Blame, panic, and inaction are all wastes of energy. Worse they leave you feeling terrible. Instead of languishing in these states, focus on what you need right now and what you have right now. There’s a ton you can do, including:
- Identify and Solve Problems — Determine what problems you have right now and focus on solutions to those problems. Do you need toilet paper? What can you do about that (you might have to get creative)? Do you need food? What can you do about that (again, be creative)? By focusing on solutions instead of complaining, you’ll not only feel better, but you’ll figure out how to get through this.
- Exploit Opportunities — There are so many opportunities this situation has provided.

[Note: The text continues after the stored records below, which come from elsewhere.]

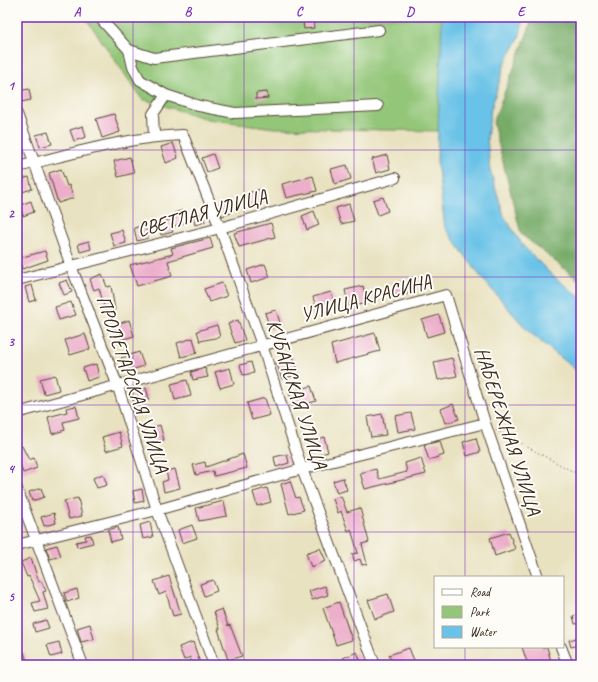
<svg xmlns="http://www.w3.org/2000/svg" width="598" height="682" viewBox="0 0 598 682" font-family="Caveat,sans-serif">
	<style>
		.green { fill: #93c678; stroke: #67784b }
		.forest { fill: #76ab68; stroke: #586a43 }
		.water { fill: #69c2e7; stroke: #527682 }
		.building { fill: #ecaeca }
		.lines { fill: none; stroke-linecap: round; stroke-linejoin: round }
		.minor-casing { stroke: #554636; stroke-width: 12 }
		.path { stroke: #554636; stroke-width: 1; stroke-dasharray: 1 3; stroke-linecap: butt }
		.minor { stroke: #fff; stroke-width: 10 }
		.grid { fill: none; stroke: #7b2cbf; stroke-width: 1; stroke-opacity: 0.55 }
		.labels { text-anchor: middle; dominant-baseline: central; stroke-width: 4; stroke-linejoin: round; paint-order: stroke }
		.street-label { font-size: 20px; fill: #3b2a1e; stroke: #fdfcf7 }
		.neatline { fill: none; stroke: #7b2cbf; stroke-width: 1.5 }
		.grid-label { font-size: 13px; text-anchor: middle; font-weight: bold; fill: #7b2cbf }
	</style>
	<rect width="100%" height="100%" fill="#fdfcf7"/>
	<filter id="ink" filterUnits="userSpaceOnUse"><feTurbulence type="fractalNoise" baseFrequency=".025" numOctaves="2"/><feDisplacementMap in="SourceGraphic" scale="8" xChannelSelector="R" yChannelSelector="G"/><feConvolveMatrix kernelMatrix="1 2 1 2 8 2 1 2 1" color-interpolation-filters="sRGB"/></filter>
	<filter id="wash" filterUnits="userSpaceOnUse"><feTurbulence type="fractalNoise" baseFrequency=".012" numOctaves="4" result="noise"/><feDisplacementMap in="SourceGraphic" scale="16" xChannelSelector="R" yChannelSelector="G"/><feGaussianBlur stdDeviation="0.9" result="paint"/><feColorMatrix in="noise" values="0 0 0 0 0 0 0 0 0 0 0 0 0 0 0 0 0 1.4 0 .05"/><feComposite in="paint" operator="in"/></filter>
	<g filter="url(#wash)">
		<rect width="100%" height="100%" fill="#e9e2c1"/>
		<!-- green -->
		<path class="green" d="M85,17H450L439,131L274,128L207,119L142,99Z"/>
		<!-- forest -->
		<path class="forest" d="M532,17H581V282L521,234L493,122L529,29Z"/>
		<!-- water -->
		<path class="water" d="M442,17H524L519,38L505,63L491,109L487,137L490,170L504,216L523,246L553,276L581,298V374L528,331L481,277L445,228L437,160Z"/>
		<g id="blocks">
			<!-- building -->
			<path class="building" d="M313,19L314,28L304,29L303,21Z
				M29,89L31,100L21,102L19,91Z
				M267,92L268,98L256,99V93Z
				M114,114L120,132L102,138L96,119Z
				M83,126L86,137L74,141L70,130Z
				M48,132L52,144L40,147L36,135Z
				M173,143L178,158L166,163L161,147Z
				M213,154L218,168L207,172L202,158Z
				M387,155L390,169L376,173L372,159Z
				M130,157L134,173L118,177L114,161Z
				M347,165L351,179L335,184L331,169Z
				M61,169L67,186L69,185L74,198L58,203L49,173Z
				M313,176L317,191L286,198L282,184Z
				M29,177L32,189L22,192L19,180Z
				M261,189L265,202L251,206L248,193Z
				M383,197L388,211L378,215L373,200Z
				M31,201L34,212L23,216L20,205Z
				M227,201L231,213L222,216L218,204Z
				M349,204L354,221L341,224L336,208Z
				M184,210L187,222L171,227L173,232L161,235L158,223L176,218L174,213Z
				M314,211L319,225L307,230L302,216Z
				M203,214L205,222L195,225L193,217Z
				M271,223L275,237L239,247L234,233Z
				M145,225L148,238L137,241L134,228Z
				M122,230L126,243L114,246L110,233Z
				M210,238L213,248L168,261L172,276L137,286L130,265L173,254L171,248Z
				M89,241L91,249L80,252L78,244Z
				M45,251L48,260L22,269L19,258Z
				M265,264L270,277L251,283L247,270Z
				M102,274L107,287L111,286L115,310L106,313L99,288L94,290L90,279Z
				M67,280L72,292L64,295L59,283Z
				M405,281L408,294L395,296L393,284Z
				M222,283L227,296L209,302L204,289Z
				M32,285L36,300L29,302L25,287Z
				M363,286L367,303L349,307L345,290Z
				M331,292L336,309L318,315L313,297Z
				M71,302L76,315L59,320L55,307Z
				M276,310L281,326L270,329L265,313Z
				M439,315L444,332L427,337L422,320Z
				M129,320L134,336L117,341L112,326Z
				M238,320L245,340L235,343L228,324Z
				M217,325L220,337L200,341L197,331Z
				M375,333L380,351L335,363L331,345Z
				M85,334L90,349L70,355L65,340Z
				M193,338L197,353L181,357L177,343Z
				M139,352L144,366L125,372L121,358Z
				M293,356L299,374L282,379L276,362Z
				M452,358L457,376L438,380L434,362Z
				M251,362L254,373L243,375L240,365Z
				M96,364L99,377L87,381L83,368Z
				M205,368L208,377L193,380L191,372Z
				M230,368L234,384L220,388L215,372Z
				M55,375L59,390L44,394L40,379Z
				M187,380L191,396L175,400L171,384Z
				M311,386L316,401L294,408L289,393Z
				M146,388L149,399L134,402L132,392Z
				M265,398L270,415L252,420L247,403Z
				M453,404L459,419L446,423L441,409Z
				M76,406L79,418L63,422L65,430L52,434L48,417L67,412L66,408Z
				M411,413L415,429L398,432L395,416Z
				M382,414L386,435L371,437L367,417Z
				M160,425L164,440L148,444L144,430Z
				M119,432L123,446L106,451L102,437Z
				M324,437L328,452L312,457L308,442Z
				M476,438L480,452L467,456L463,442Z
				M440,441L444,455L429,460L424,445Z
				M22,446L29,460L34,458L37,468L23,473L17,455V448Z
				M243,454L247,468L214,476L213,471L196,475L193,465L205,462L206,467Z
				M287,454L289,463L276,467L274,457Z
				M421,458L426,474L365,489L360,473L376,469L379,479L407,472L405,463Z
				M175,469L180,488L164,492L162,482L168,480L166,471Z
				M103,474L107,485L97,488L93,478Z
				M343,478L347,490L337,493L333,481Z
				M290,481L296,498L299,497L304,510L289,514L281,484Z
				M41,488L44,497L32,501L29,492Z
				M267,488L271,502L257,506L253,492Z
				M142,489L144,501L135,503L133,491Z
				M341,496L347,512L360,508L369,542L362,544L367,564L362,565L360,559L354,561L352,554L358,553L351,529L348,531L341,511L338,513L333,499Z
				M78,498L82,516L69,519L64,501Z
				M224,501L227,516L199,521L196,508Z
				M54,513L56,523L44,526L41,517Z
				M150,522L153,537L143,539L140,525Z
				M192,525L197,538L182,543L178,530Z
				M118,527L121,539L111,542L108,530Z
				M509,532L515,549L495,556L490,538Z
				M91,535L93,543L77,547L76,542L86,540L85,536Z
				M57,545L61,556L50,559L46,548Z
				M320,548L326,561L311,567L306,553Z
				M31,558L39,582L41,581L46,591L43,592L48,609L35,612L32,603L40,601L29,576L27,577L21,562Z
				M169,576L181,614L173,616L166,592L159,595L154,581Z
				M213,580L217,591L204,596L200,584Z
				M325,586L328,595L312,600L309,591Z
				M77,589L79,598L67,602L64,593Z
				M388,594L394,612L375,619L368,600Z
				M339,602L352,640L336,645L323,608Z
				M222,609L228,626L230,625L242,656L228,660L218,629H220L214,612Z
				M581,614V623L575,624L573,616Z
				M46,620L49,628L35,632L33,624Z
				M90,624L94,639L81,642L77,628Z
				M577,638L579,645L571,647L569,640Z
				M59,642L62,654L51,657L47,645Z
				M193,642L199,660L201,665H192L190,657L184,660L179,647Z
				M522,647H547L552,665H528Z
				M409,648L416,665H393L389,655Z
				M24,652L28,665H17V655Z
				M357,652L362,665H346L343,658Z"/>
		</g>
	</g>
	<g filter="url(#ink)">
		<use href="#blocks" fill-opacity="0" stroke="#554636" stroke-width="1"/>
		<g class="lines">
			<defs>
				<path id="minor" d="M99,17L129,50L133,67L140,80L166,95L199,106L235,113L378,106
					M129,50L154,58L379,30
					M17,114L71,266L117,384L157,510L214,665
					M154,136L153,114L166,95
					M17,167C72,154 127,137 183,135L220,228L262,345L302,469L375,665
					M17,280L220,228L395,178
					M17,413L446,295L485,423L538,577
					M17,489L83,665
					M17,545L157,510L302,469L485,423
					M561,647L568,665"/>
			</defs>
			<!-- minor casing -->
			<use href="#minor" class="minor-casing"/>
			<!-- path -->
			<path class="path" d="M496,430L581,476"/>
			<!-- minor -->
			<use href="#minor" class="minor"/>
		</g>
	</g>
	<!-- grid -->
	<path class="grid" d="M133,17V665M244,17V665M354,17V665M465,17V577M17,150H581M17,277H581M17,405H581M17,532H581M465,647V665"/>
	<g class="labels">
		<!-- street labels -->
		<g class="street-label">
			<text transform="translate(202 213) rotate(-15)">СВЕТЛАЯ УЛИЦА</text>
			<text transform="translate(366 298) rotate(-15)">УЛИЦА КРАСИНА</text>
			<text transform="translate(133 384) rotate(71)">ПРОЛЕТАРСКАЯ УЛИЦА</text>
			<text transform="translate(297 394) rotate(72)">КУБАНСКАЯ УЛИЦА</text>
			<text transform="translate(508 431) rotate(72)">НАБЕРЕЖНАЯ УЛИЦА</text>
		</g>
	</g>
	<!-- margin -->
	<rect width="598" height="682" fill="none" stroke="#fdfcf7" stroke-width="44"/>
	<!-- legend -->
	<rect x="434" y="576" width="130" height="72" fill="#fdfcf7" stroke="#afa8a0"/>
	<rect x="442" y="589" width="20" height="6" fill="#ffffff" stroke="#afa8a0"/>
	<text x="470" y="596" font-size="12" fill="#3b2a1e">Road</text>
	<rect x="442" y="606" width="20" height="12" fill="#93c678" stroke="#afa8a0"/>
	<text x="470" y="616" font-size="12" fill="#3b2a1e">Park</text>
	<rect x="442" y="626" width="20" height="12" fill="#69c2e7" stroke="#afa8a0"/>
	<text x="470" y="636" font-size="12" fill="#3b2a1e">Water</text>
	<rect x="22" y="22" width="554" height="638" class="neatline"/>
	<g class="grid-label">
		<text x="77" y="16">A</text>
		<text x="188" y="16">B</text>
		<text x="299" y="16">C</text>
		<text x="410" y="16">D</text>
		<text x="521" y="16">E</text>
		<text x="11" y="90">1</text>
		<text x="11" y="218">2</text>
		<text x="11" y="346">3</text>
		<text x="11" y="473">4</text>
		<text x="11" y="601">5</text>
	</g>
</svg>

If you’re stuck at home because of work or school closures, you have the opportunity to spend more time with your family. You have the opportunity to serve as an example to your children, loved ones, or coworkers by not panicking. You have the opportunity to lead through calm and decisive action. You have the opportunity to express understanding and compassion to those that are suffering through their own choices or otherwise. Every crisis and every calamity brings opportunities. See them and put energy towards those rather than dwelling on what you feel like you’re losing out on.
- Focus on Health — Rather than focusing on illness and the possibility of contagion, spend a few minutes expressing gratitude for your health. If you happen to be sick currently (from Corona or otherwise) be grateful for how you’ll feel when your body recovers. Put your energy into health, not sickness.
- Assure Yourself and Others That You Will Be Okay — With the uncertainty in the air, many people are truly feeling fear. Everything is going to be okay. No matter what you’re facing, you are adaptative. If you have no toilet paper you can find creative ways to clean yourself up. If you have sickness in the family, you’ll recover. If you’re being financially impacted, it’s going to get better. Even if—God forbid—someone you love passes away then they will no longer be suffering. You can and will get through this.
- Journal — A great way to work through what you’re feeling is to journal. Write out what you’re thinking and what emotions you’re experiencing. Grab a blank journal or use a guided journal (if you need one, click here).
- Meditate — Meditation is a great way to calm yourself down, to work though emotions, and to chill emotional reactiveness. To learn more, click here.
You have control of your mind. You have control of how you react to this situation. Make sure you’re acting accordingly.